京都アニメーション放火殺人事件で、京都市伏見区の現場を訪れる海外からのファンには、インターネット上で違法に配信されたものではなく、正規配信の京アニ作品を視聴している人が目立つ。「お金を払って応援したい」との気持ちからだ。制作者に正当な対価が支払われることになり、海賊版にノーを突き付けるファンの意識を専門家は評価する。
東京の日本語学校に留学している中国人の梁瀚夫さん(18)は、10年ほど前までは違法にアップロードされた作品を見ることが多かった。日本アニメのファンになってからは中国の動画配信サイトの会員になり、合法的に京アニ作品を視聴。「制作者を応援したいからお金を払う」と話す。
中国ではアニメ人気の高まりで近年、動画配信業者が日本作品を扱う権利を得る動きが加速。
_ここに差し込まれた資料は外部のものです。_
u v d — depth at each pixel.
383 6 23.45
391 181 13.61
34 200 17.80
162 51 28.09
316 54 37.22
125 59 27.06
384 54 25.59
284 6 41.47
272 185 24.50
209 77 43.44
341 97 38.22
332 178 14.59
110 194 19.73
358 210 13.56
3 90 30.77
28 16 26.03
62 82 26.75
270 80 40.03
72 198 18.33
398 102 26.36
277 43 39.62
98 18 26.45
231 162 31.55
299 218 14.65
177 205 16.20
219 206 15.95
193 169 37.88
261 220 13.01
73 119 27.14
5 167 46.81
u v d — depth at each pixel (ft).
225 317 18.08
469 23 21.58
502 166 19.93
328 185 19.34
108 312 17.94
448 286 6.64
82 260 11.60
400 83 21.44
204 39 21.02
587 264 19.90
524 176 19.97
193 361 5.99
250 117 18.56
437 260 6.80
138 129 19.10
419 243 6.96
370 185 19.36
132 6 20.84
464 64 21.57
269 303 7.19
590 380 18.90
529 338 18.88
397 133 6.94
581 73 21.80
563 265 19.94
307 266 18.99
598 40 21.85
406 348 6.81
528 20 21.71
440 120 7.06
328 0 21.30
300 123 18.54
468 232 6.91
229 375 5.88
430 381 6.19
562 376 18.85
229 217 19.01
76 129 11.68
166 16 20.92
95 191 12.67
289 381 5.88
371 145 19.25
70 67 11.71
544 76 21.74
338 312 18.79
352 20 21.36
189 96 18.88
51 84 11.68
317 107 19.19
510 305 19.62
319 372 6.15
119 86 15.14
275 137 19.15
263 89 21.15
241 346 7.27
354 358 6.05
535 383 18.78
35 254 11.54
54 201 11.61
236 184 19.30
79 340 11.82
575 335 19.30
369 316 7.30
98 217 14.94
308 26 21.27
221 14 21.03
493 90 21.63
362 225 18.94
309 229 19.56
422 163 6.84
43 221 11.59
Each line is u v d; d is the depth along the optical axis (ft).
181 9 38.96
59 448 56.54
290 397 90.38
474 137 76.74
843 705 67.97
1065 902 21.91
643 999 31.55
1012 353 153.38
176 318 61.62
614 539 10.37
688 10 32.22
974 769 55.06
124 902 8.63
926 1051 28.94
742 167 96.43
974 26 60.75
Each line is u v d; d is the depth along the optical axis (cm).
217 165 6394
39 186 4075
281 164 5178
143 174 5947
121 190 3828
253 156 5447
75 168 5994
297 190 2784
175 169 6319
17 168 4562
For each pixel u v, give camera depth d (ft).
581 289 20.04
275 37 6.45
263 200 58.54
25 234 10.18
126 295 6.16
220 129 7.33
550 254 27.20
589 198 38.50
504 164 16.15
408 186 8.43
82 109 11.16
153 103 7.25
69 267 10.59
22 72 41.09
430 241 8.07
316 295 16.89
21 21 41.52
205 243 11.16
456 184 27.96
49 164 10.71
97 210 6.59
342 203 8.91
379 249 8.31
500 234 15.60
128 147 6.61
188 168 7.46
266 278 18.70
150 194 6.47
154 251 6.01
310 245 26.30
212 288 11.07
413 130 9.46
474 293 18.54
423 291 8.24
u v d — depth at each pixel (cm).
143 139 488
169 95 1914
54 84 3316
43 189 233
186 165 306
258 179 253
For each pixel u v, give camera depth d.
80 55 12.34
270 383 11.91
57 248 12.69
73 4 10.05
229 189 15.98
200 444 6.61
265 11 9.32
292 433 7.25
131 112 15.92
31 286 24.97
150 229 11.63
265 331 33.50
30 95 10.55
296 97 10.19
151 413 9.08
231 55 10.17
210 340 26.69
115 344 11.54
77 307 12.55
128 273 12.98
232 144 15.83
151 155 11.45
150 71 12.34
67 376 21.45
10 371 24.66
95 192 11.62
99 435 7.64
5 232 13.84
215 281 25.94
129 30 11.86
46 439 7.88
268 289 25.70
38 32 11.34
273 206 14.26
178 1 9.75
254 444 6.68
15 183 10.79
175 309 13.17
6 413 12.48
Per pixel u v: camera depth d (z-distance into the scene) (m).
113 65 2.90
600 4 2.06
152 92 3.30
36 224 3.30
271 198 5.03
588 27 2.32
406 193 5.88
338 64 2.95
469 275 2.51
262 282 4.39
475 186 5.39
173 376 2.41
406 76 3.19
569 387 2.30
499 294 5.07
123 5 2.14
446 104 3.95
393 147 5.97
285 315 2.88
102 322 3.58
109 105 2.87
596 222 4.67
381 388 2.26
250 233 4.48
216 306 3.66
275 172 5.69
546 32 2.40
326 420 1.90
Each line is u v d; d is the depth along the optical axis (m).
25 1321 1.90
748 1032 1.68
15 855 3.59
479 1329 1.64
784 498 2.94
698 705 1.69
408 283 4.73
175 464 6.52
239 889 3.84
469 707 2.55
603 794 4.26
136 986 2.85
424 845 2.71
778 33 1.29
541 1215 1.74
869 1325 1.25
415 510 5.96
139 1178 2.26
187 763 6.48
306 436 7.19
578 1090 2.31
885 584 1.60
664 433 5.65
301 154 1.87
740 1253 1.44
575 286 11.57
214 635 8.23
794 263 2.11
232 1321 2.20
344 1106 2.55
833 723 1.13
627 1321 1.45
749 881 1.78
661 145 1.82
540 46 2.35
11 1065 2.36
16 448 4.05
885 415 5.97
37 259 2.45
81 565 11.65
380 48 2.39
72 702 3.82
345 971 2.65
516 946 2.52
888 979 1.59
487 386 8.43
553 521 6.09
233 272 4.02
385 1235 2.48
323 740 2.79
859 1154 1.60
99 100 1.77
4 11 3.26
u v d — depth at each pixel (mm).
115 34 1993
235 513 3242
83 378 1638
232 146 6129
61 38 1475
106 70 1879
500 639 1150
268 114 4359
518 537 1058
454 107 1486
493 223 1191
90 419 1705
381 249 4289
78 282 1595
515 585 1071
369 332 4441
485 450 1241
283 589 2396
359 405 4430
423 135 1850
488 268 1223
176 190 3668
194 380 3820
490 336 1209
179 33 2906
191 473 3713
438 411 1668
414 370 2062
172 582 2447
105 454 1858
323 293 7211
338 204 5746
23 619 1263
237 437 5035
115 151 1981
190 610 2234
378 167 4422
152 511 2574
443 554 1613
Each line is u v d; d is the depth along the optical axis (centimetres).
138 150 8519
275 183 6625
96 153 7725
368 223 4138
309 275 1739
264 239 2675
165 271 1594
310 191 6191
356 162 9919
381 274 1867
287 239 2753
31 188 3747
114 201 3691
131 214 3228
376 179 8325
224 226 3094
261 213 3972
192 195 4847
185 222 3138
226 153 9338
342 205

筑波大大学院に通う中国人のかく沢函さん(26)は中国の大手動画配信サイト「bilibili(ビリビリ)」で京アニ作品を楽しんでおり、年間約3000円を支払っている。
英国人の女子大生ジョアナ・ヘニーさん(19)も「無料の違法動画を検索して見ることはしない」との立場だ。
アニメ産業に詳しいジャーナリスト数土直志さんは「正規に配信された動画の方が画質がきれいで、リアルタイムで最新作が視聴できる」とメリットを指摘。海賊版に背を向ける海外のファンがいることは「アニメ市場にとってよい流れだ」と話した。